Please forgive me for typo-s - such a long message - just want it "out there" to see if i can get any suggestions please. Thanks for listening...


----------



## IRISH13 (Jul 28, 2010)

Sounds like your not really there for his needs and he's not really there for yours. Sounds like you both may be depressed. Go see someone becuase it won't get any better.


----------



## violetgypsie (Nov 17, 2010)

I am very sorry for your situation and can relate to many of your issues. 

I have found much, much, much relief in changing how I think and feel about things. And it was much easier than I thought.

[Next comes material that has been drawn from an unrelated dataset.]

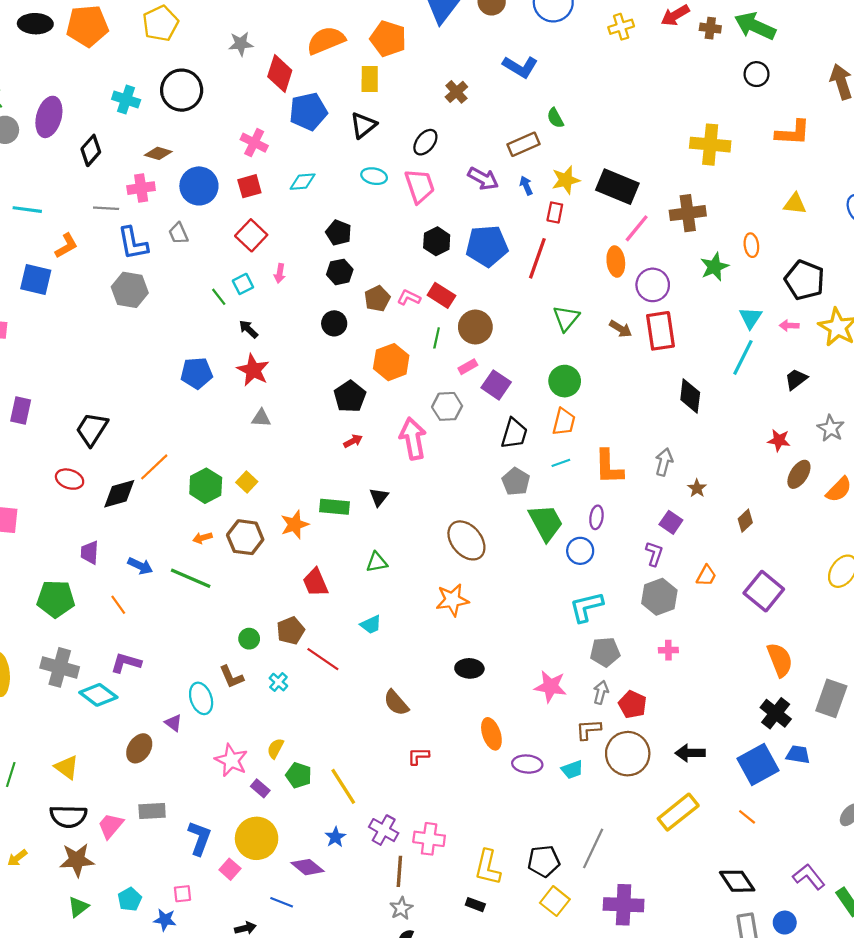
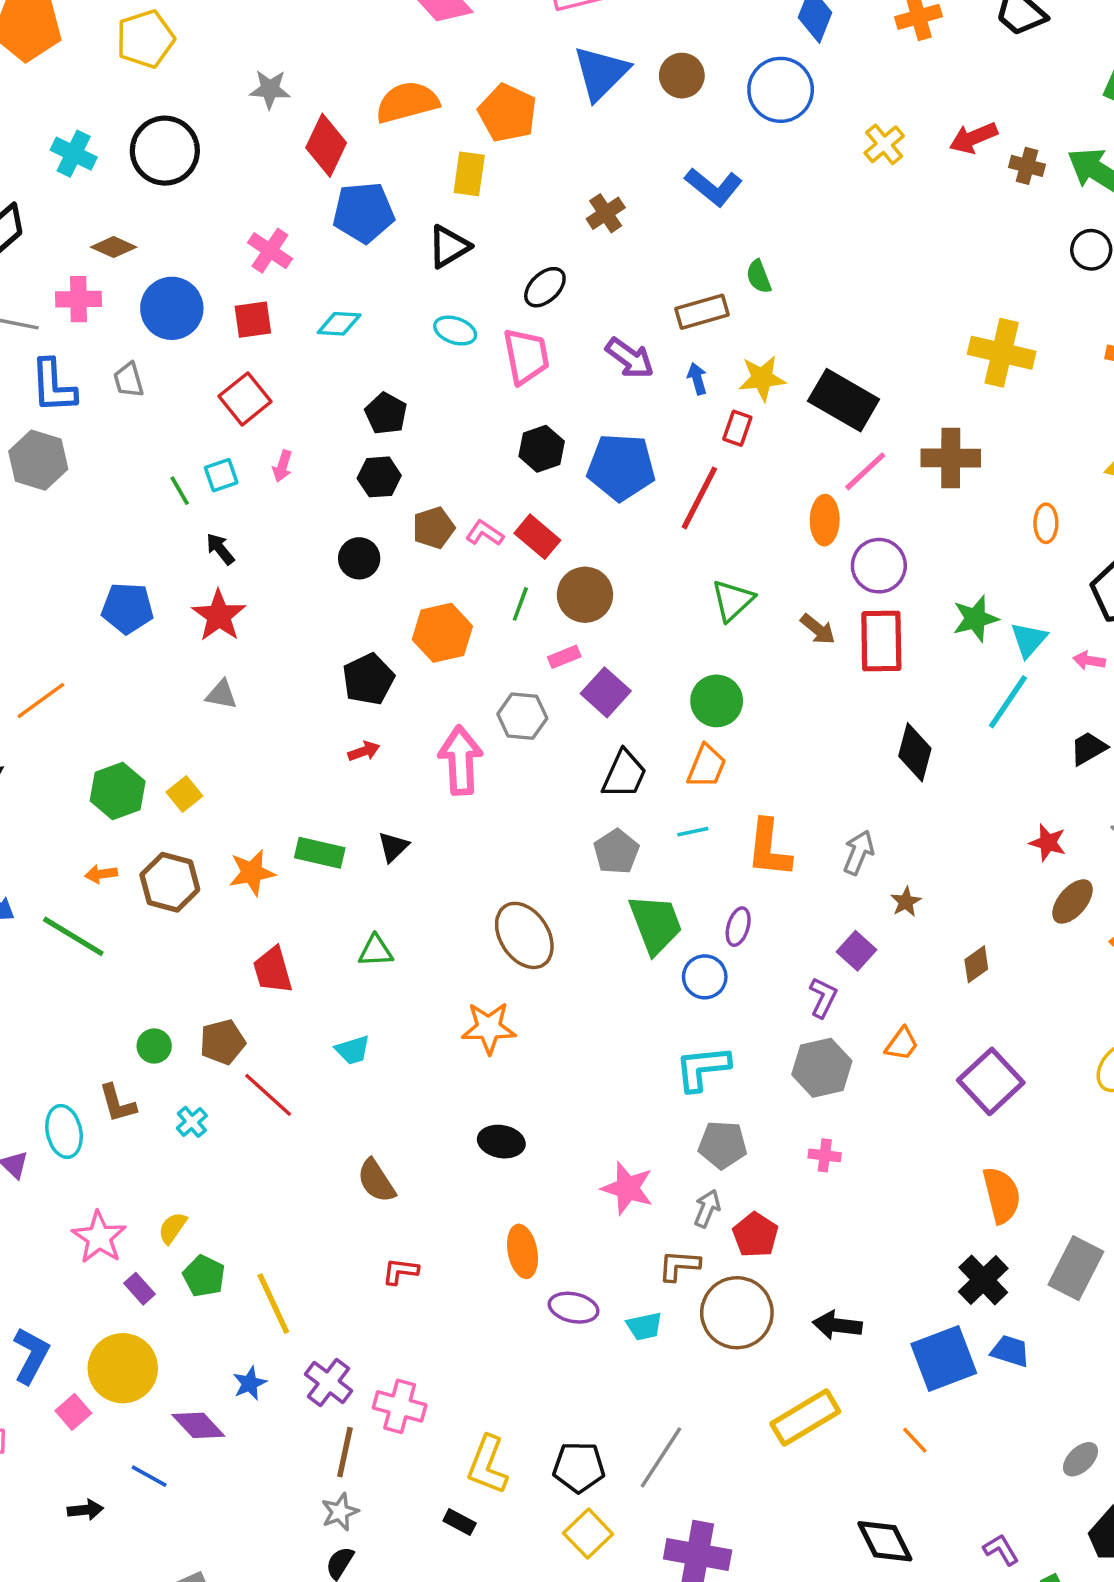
yellow cross: (621, 27) -> (884, 144), turned -30
green star: (714, 267) -> (975, 619), moved
orange line: (154, 467) -> (41, 701), moved
purple L-shape: (809, 877) -> (1001, 1550), size x0.7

If you would like to find joy and peace in any situation - past or present I invite you to contact me for a no cost confidential consultation.

Peace be with you. 

Sherry


----------



## luvintokyo (May 10, 2010)

You should probably get him to read the book "No more Mr Nice guy". He is unlikely to change if you dont find a way to make him see how much this is affecting you. Its important for the kids as well as your mental well being. Procastinators can waste a whole lifetime, its not intentional but they dont even realise that they are doing it. You have to find a way of holding on to your money and let him no he needs to provide for his household. If he is so religious its mandated in the Bible. If you dont find a way to make him see reason eg counselling, friends, letters any way at all possible, it will have dire consequences financially and emotionally in the future.


----------